Catherine Anne Stoye passed away on June 12 at the age of 83, her memorial service was held in Oxford on July 12. I worked very closely with Catherine Stoye when writing my book, A Russian Jew of Bloomsbury: The Life and Times of Samuel Koteliansky, which came out last year. She was H G Wells’s granddaughter and the daughter of Koteliansky’s closest friend, Marjorie Wells. Following her mother’s death in 1962, Catherine took over as the executor of Koteliansky’s estate, but her important role in his history predates that event. After Koteliansky, a translator from Russia and a friend of many most prominent English writers and artists, tried to kill himself in 1947 during a particularly severe bout of depression, it was the young Catherine, adored and trusted by him, who was often delegated to reason with “Kot” when he refused to eat or let anyone else see him.

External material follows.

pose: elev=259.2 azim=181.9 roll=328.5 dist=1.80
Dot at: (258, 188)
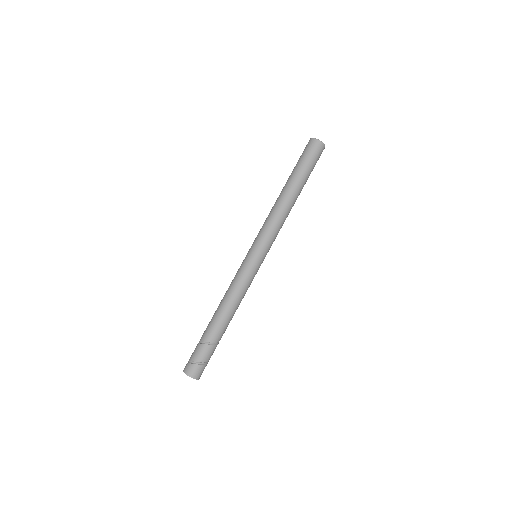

I stayed in touch with Catherine Stoye the whole time I was writing my book, and I spent several weekends during two successive summers interviewing her and going through her private archive of Koteliansky’s documents and personal items at the house in Oxford she shared with her husband John. She was a very honest, very genuine human being (undoubtedly the very qualities that Koteliansky so cherished in her) and a supremely intelligent and reliable source of information. She was also a dream executor to work with, not just in relation to Koteliansky’s materials, where she gave me blanket permission to quote anything I found necessary, but also when it came to the correspondence of her grandfather, whose literary executor she likewise was. A fiercely private person, just like her mother, she was nevertheless a strong believer in allowing personal letters and diaries, warts and all, to serve as important historical and cultural documents.
As Koteliansky would say (and he used this Yiddish word, which was the highest praise he ever bestowed, very sparingly and regardless of gender), Catherine Stoye was “a real mensch!”